Required action | Every line holding the string "commercial" is to be copied from the entries below.

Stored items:
[Start of Attachment]
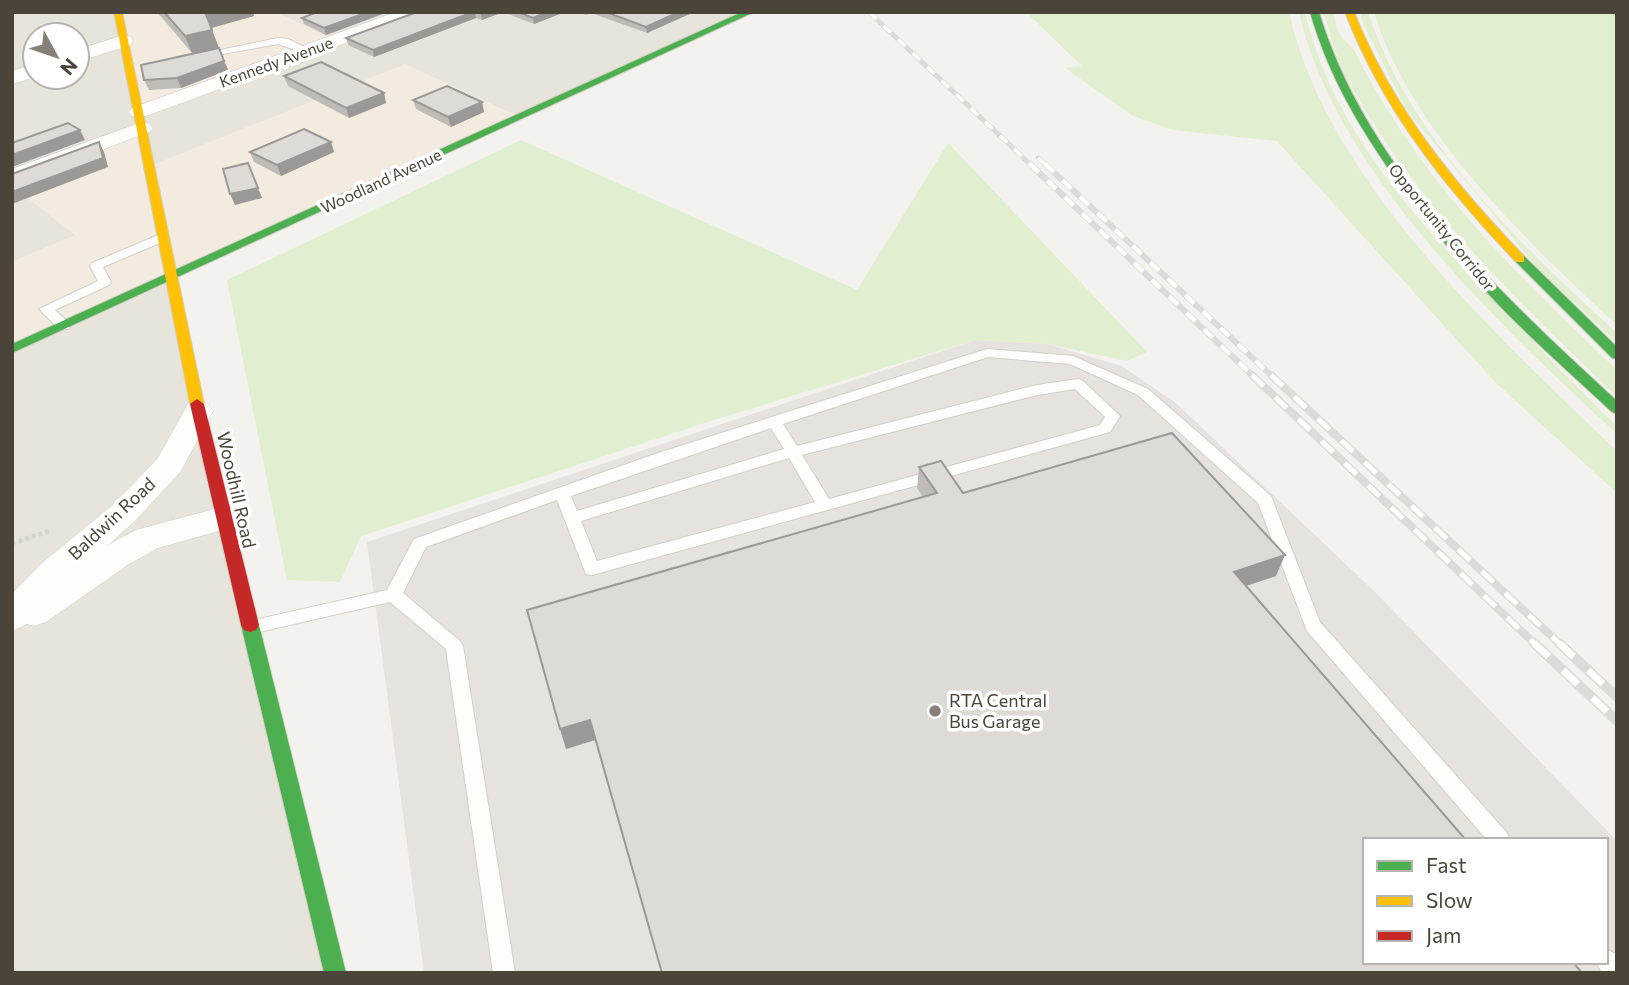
<svg xmlns="http://www.w3.org/2000/svg" width="1629" height="985" font-family="Commissioner,sans-serif">
<style>
.residential{fill:#e7e4dc;fill-rule:evenodd}
.commercial{fill:#f3ebdf}
.industrial{fill:#e6e2de;fill-rule:evenodd}
.green{fill:#e1eecf}
.lines{fill:none;stroke-linecap:round;stroke-linejoin:round}
.lane-casing{stroke:#d2d0cb;stroke-width:2}
.street-casing{stroke:#d2d0cb;stroke-width:1}
.fast-casing{stroke:#d3cfc5;stroke-width:2}
.slow-casing{stroke:#d3cfc5;stroke-width:2}
.jam-casing{stroke:#d3cfc5;stroke-width:2}
.path{stroke:#d3d2cc;stroke-width:4.5;stroke-dasharray:3.5 3.5;stroke-linecap:butt}
.lane{fill:#fdfdfc;fill-rule:evenodd}
.street{fill:#fdfdfc;fill-rule:evenodd}
.fast{fill:#4caf50;fill-rule:evenodd}
.slow{fill:#ffc107;fill-rule:evenodd}
.jam{fill:#c62828;fill-rule:evenodd}
.rail-far3-casing{stroke:#dbdbda;stroke-width:5}
.rail-far2-casing{stroke:#dbdbda;stroke-width:6}
.rail-far1-casing{stroke:#dbdbda;stroke-width:8}
.rail-casing{stroke:#dbdbda;stroke-width:10}
.rail-far3{stroke:#fff;stroke-width:3.5;stroke-dasharray:10;stroke-linecap:butt}
.rail-far2{stroke:#fff;stroke-width:4.5;stroke-dasharray:12;stroke-linecap:butt}
.rail-far1{stroke:#fff;stroke-width:5;stroke-dasharray:16;stroke-linecap:butt}
.rail{stroke:#fff;stroke-width:7;stroke-dasharray:20;stroke-linecap:butt}
.wall{fill:#bfbcb8}
.shaded-wall{fill:#9b9996}
.building{fill:#dedbd6;stroke:#9b9996;stroke-width:2}
.poi-dot{fill:#868178;stroke:#fff;stroke-width:2.5}
.labels{text-anchor:middle;stroke-width:7;stroke-linejoin:round;paint-order:stroke}
.far-street-label{font-size:16px;fill:#4b4439;stroke:#fff}
.street-label{font-size:18px;fill:#4b4439;stroke:#fff}
.poi-label{font-size:18px;fill:#4b4439;stroke:#fff;text-anchor:start}
</style>
<rect width="100%" height="100%" fill="#f4f2ee"/>
<g class="residential">
<path d="M12,12H118L334,40L276,12H750L520,117L149,166L12,177ZM35,35H77V77H35Z"/>
<path d="M12,186L76,235L12,262Z"/>
<path d="M171,276L335,973H12V349Z"/>
</g>
<g class="commercial">
<path d="M118,12H276L335,41L139,112Z"/>
<path d="M405,64L520,117L12,349V262L75,235L12,186L142,128L150,166Z"/>
</g>
<path class="industrial" d="M975,340L1047,344L1122,366L1177,404L1375,592L1617,841V973H424L367,542ZM1365,840H1606V962H1365Z"/>
<g class="green">
<path d="M1289,12C1326,180 1496,335 1617,451V493L1496,383L1277,141L1173,130L1133,116L1065,68L1082,66L1027,13Z"/>
<path d="M1299,12H1305C1333,132 1419,223 1502,309C1540,348 1577,388 1617,426V434C1501,327 1334,170 1299,12Z"/>
<path d="M1323,12H1333C1335,19 1336,27 1339,33C1343,41 1352,45 1356,54C1421,182 1514,272 1617,370V397C1515,299 1411,199 1344,73C1335,54 1330,32 1323,12Z"/>
<path d="M1360,12H1368C1409,138 1521,246 1617,333V343L1537,267L1406,109L1364,26Z"/>
<path d="M1374,12H1617V325C1528,243 1409,130 1374,12Z"/>
<path d="M521,140L857,290L948,143L1147,352L1127,361L1047,344L975,340L714,420L361,536L340,582L287,580L227,280Z"/>
</g>
<g class="lines">
<g class="lane-casing">
<g id="lane">
<path d="M278,38L288,39L312,51L307,54L278,44L201,58L196,55Z"/>
<path d="M163,233L167,234V240L103,267L111,282L109,285L55,310L69,323V329H59L39,309L98,281L90,266L92,263Z"/>
<path d="M987,349L1073,356L1148,389L1271,496L1320,622L1507,833L1510,840H1487L1307,631L1258,503L1138,395L1070,364L988,357L783,424L797,446L1037,385L1078,379L1083,381L1120,416L1110,432L592,575L586,574L584,569L557,500L426,547L403,593L460,641L463,646L515,973H493L446,649L390,602L251,634L245,632L242,627L245,622L387,590L414,539L658,453ZM1075,389L1105,417L1100,425L829,499L802,455L1037,395ZM771,428L784,449L577,511L571,496ZM789,458L815,502L597,561L581,521Z"/>
<path d="M1606,949L1617,955V973H1602L1596,962H1606Z"/>
</g>
</g>
<g class="street-casing">
<g id="street">
<path d="M396,12H422L419,16L146,116H132L129,112L132,108Z"/>
<path d="M124,35L131,37L133,41L131,45L77,62V50Z"/>
<path d="M35,64V77L12,84V71Z"/>
<path d="M142,122L149,124L153,128L149,132L12,184V169Z"/>
<path d="M198,401L208,404L213,411L181,471L135,521L108,545L136,530L222,507L233,511L238,519L233,527L158,548L129,564L46,622L34,626L27,624L12,631V594L41,564L113,505L158,458L188,404Z"/>
</g>
</g>
<g class="fast-casing">
<g id="fast">
<path d="M742,12H754L12,353V344Z"/>
<path d="M1310,12H1319C1366,168 1500,294 1617,401V414L1612,412C1568,371 1522,331 1481,286C1451,253 1424,218 1398,182C1360,129 1328,75 1310,12Z"/>
<path d="M1520,255L1524,256L1617,347V359L1612,358L1516,262L1514,259Z"/>
<path d="M250,618L256,620L259,625L346,973H324L241,625L244,620Z"/>
</g>
</g>
<g class="slow-casing">
<g id="slow">
<path d="M114,12H122L204,404L197,409L190,404Z"/>
<path d="M1345,12H1354C1392,107 1454,183 1524,256V262H1516C1445,187 1382,109 1345,12Z"/>
</g>
</g>
<g class="jam-casing">
<path id="jam" d="M197,399L204,404L259,625L256,630L250,632L244,630L241,625L190,404Z"/>
</g>
<path class="path" d="M12,543L50,531"/>
<use href="#lane" class="lane"/>
<use href="#street" class="street"/>
<use href="#fast" class="fast"/>
<use href="#slow" class="slow"/>
<use href="#jam" class="jam"/>
<g class="rail-far3-casing">
<g id="rail-far3">
<path d="M869,12L1032,166"/>
<path d="M1038,158L1047,166"/>
</g>
</g>
<g class="rail-far2-casing">
<g id="rail-far2">
<path d="M1030,164L1254,377"/>
<path d="M1045,164L1273,377"/>
</g>
</g>
<g class="rail-far1-casing">
<g id="rail-far1">
<path d="M1252,375L1536,645"/>
<path d="M1271,375L1561,645"/>
</g>
</g>
<g class="rail-casing">
<g id="rail">
<path d="M1534,643L1617,721"/>
<path d="M1559,643L1617,697"/>
</g>
</g>
<use href="#rail-far3" class="rail-far3"/>
<use href="#rail-far2" class="rail-far2"/>
<use href="#rail-far1" class="rail-far1"/>
<use href="#rail" class="rail"/>
</g>
<g class="wall">
<path d="M157,12H253L254,16L211,28L219,48L192,53Z"/>
<path d="M317,12H388L326,35L304,24L302,18Z"/>
<path d="M417,12H565L534,24L503,12L482,20L476,18L374,57L348,45L346,38Z"/>
<path d="M578,12H694L647,33L591,13L586,15Z"/>
<path d="M219,48L228,70L181,88L149,90L144,80Z"/>
<path d="M284,76L384,93L386,103L349,118L288,86Z"/>
<path d="M413,100L482,102L484,112L451,127L416,109Z"/>
<path d="M331,142L334,152L281,176L254,162L250,152Z"/>
<path d="M919,467L963,493L1276,576L1246,586L1582,973H662L595,740L566,749L560,729L923,497L917,488Z"/>
</g>
<g class="shaded-wall">
<path d="M205,12H253L254,16L211,28Z"/>
<path d="M368,12H388L326,35L324,28Z"/>
<path d="M473,12H475L476,18L374,57L373,50Z"/>
<path d="M485,12H503L482,20L481,14Z"/>
<path d="M547,12H565L534,24L533,18Z"/>
<path d="M679,12H694L647,33L646,27Z"/>
<path d="M212,30L219,48L192,53L185,36Z"/>
<path d="M224,61L228,70L181,88L177,78Z"/>
<path d="M384,93L386,103L349,118L346,108Z"/>
<path d="M482,102L484,112L451,127L448,117Z"/>
<path d="M80,130L85,140L12,167V155Z"/>
<path d="M99,142L104,152L108,167L12,204V192Z"/>
<path d="M331,142L334,152L281,176L277,165Z"/>
<path d="M248,163L262,198L235,205L230,194Z"/>
<path d="M1285,555L1276,576L1225,593L1234,572Z"/>
<path d="M590,720L595,740L566,749L560,729Z"/>
</g>
<g class="building">
<path d="M164,12H205L212,30L185,36Z"/>
<path d="M317,12H368L324,28L302,18Z"/>
<path d="M417,12H473L373,50L346,38Z"/>
<path d="M518,12H547L533,18Z"/>
<path d="M606,12H679L646,27Z"/>
<path d="M219,48L224,61L177,78L144,80L141,65Z"/>
<path d="M321,62L384,93L346,108L284,76Z"/>
<path d="M447,86L482,102L448,117L413,100Z"/>
<path d="M68,123L80,130L12,155V143Z"/>
<path d="M304,129L331,142L277,165L250,152Z"/>
<path d="M99,142L103,158L12,192V174Z"/>
<path d="M248,163L258,188L230,194L223,169Z"/>
<path d="M1172,433L1285,555L1234,572L1466,840H1365V962H1573L1582,973H662L590,720L560,729L527,610L937,493L919,467L941,461L963,493Z"/>
</g>
<circle class="poi-dot" cx="935" cy="711" r="7"/>
<g class="labels">
<g class="far-street-label">
<text transform="translate(276 62) rotate(-20)" y="6">Kennedy Avenue</text>
<text transform="translate(381 181) rotate(-25)" y="6">Woodland Avenue</text>
<text transform="translate(1442 227) rotate(51)" y="6">Opportunity Corridor</text>
</g>
<g class="street-label">
<text transform="translate(236 490) rotate(77)" y="6">Woodhill Road</text>
<text transform="translate(112 519) rotate(-43)" y="6">Baldwin Road</text>
</g>
<g class="poi-label">
<text x="949" y="707">RTA Central<tspan x="949" dy="21">Bus Garage</tspan></text>
</g>
</g>
<rect width="1629" height="985" fill="none" stroke="#4b4439" stroke-width="28"/>
<rect x="1363" y="838" width="245" height="126" fill="#ffffff" stroke="#b7b4b0" stroke-width="2"/>
<rect x="1377" y="861" width="35" height="10" fill="#4caf50" stroke="#b7b4b0" stroke-width="2"/>
<text x="1426" y="873" font-size="21" fill="#4b4439">Fast</text>
<rect x="1377" y="896" width="35" height="10" fill="#ffc107" stroke="#b7b4b0" stroke-width="2"/>
<text x="1426" y="908" font-size="21" fill="#4b4439">Slow</text>
<rect x="1377" y="931" width="35" height="10" fill="#c62828" stroke="#b7b4b0" stroke-width="2"/>
<text x="1426" y="943" font-size="21" fill="#4b4439">Jam</text>
<g transform="translate(56 56) rotate(130)"><circle r="33" fill="#ffffff" stroke="#b7b4b0" stroke-width="2"/>
<path d="M0-5L12 26L0 18L-12 26Z" fill="#868178"/>
<text y="-10" font-size="19" font-weight="bold" text-anchor="middle" fill="#4b4439">N</text>
</g>
</svg>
[End of Attachment]
Solution for this exercise |
.commercial{fill:#f3ebdf}
<g class="commercial">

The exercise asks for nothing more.